Le compte d'affectation spéciale « Transition énergétique », d'une part, a été créé à l'occasion de la réforme de la fiscalité énergétique opérée en 2015. Cette réforme permet désormais au Parlement, et il faut s'en féliciter car il s'agissait d'une demande répétée de la commission des finances du Sénat, de pouvoir suivre les dépenses de soutien aux énergies renouvelables et fixer le taux de la contribution au service public de l'électricité (CSPE). Toutefois, le Parlement ne peut toujours pas encadrer le montant des charges de service public à compenser, puisque les niveaux des tarifs d'achat et des compléments de rémunération sont fixés par voie réglementaire.

Or, les dépenses de soutien aux énergies renouvelables sont très dynamiques : en 2017, le CAS doit être abondé de 1,7 milliard d'euros de recettes supplémentaires afin de compenser la hausse des dépenses. Ce financement est assuré grâce à la montée en puissance de la contribution climat énergie (ou « taxe carbone ») pesant sur les énergies fossiles, dont 85 % du produit supplémentaire en 2017 est affecté au CAS.

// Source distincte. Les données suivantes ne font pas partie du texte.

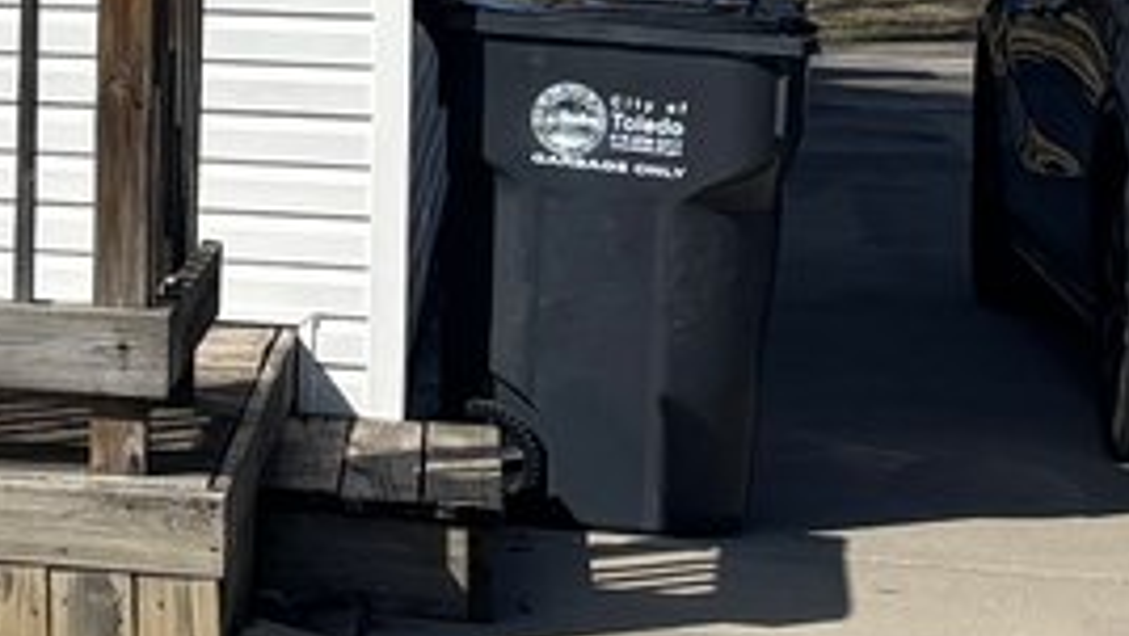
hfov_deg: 12.6
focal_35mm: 160
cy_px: -360
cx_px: -689
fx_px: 4792
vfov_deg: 7.4
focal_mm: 5.96
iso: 50
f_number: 1.6
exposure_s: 1/6711
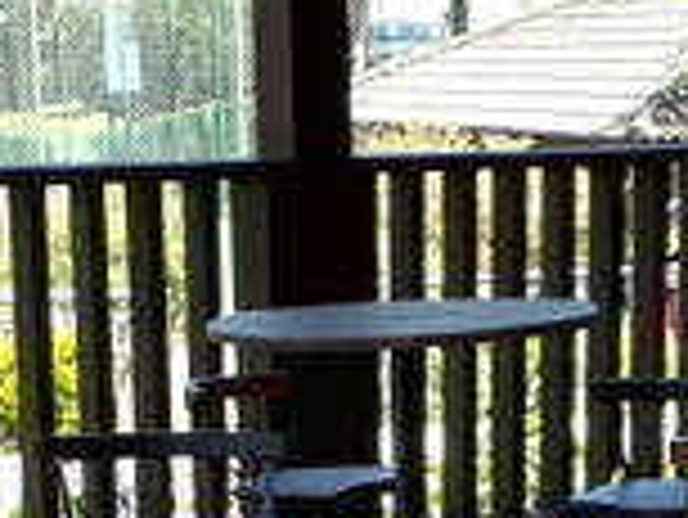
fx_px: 2805
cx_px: 589
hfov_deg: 13.9
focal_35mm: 141
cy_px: 608
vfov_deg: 10.4
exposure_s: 1/225
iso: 40
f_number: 1.9
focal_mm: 3.6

Le compte d'affectation spéciale « Aide à l'acquisition des véhicules propres », d'autre part, est marqué par une hausse prévisionnelle de la dépense en 2017 en raison de l'augmentation anticipée du nombre de véhicules électriques qui bénéficieront du « bonus » l'année prochaine. Par ailleurs, le Gouvernement envisage d'élargir l'année prochaine le « bonus » aux deux et trois roues et aux quadricycles électriques. Afin de compenser cette augmentation des dépenses, le projet de loi de finances pour 2017 prévoit une révision du barème du « malus » appliqué aux véhicules les plus polluants avec un seuil d'application abaissé à 127 grammes de CO2 par kilomètre (contre 130 grammes actuellement). Le surcoût pourrait atteindre 4 000 et 6 000 euros pour les véhicules émettant respectivement 180 et 190 grammes de CO2 par kilomètre. Cette révision du barème induirait un produit supplémentaire de 124 millions d'euros.

Au regard de l'ensemble de ces éléments et en particulier des insuffisances de la politique relative à la transition énergétique, je propose de rejeter les crédits de la mission « Écologie, développement et mobilité durables » et des comptes d'affectation spéciale « Transition énergétique » et « Aides à l'acquisition de véhicules propres ».